» Problem description:
Without including any pictures, give back all of the data exactly.

Camera-frame cuboid estimates
- - - - - - -
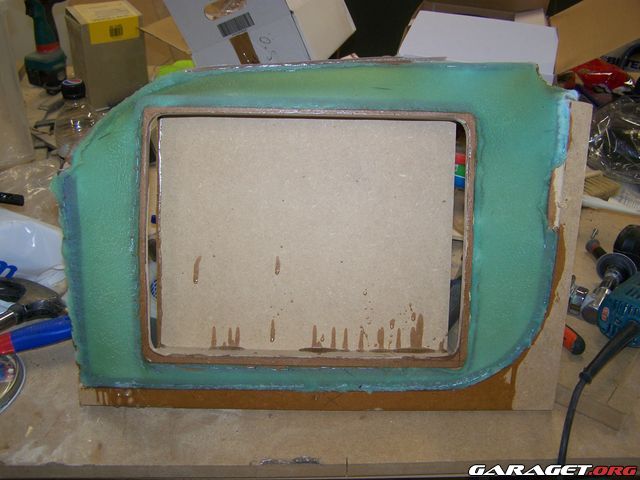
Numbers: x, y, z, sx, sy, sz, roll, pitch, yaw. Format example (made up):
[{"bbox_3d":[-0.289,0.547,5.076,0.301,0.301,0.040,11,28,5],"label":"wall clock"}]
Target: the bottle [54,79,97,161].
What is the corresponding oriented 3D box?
[{"bbox_3d":[-0.333,-0.114,0.997,0.066,0.225,0.066,1,30,0],"label":"bottle"}]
- - - - - - -
» Solution for this exercise:
Numbers: x, y, z, sx, sy, sz, roll, pitch, yaw. Format example (made up):
[{"bbox_3d":[-0.289,0.547,5.076,0.301,0.301,0.040,11,28,5],"label":"wall clock"}]
Target: the bottle [54,79,97,161].
What is the corresponding oriented 3D box?
[{"bbox_3d":[-0.333,-0.114,0.997,0.066,0.225,0.066,1,30,0],"label":"bottle"}]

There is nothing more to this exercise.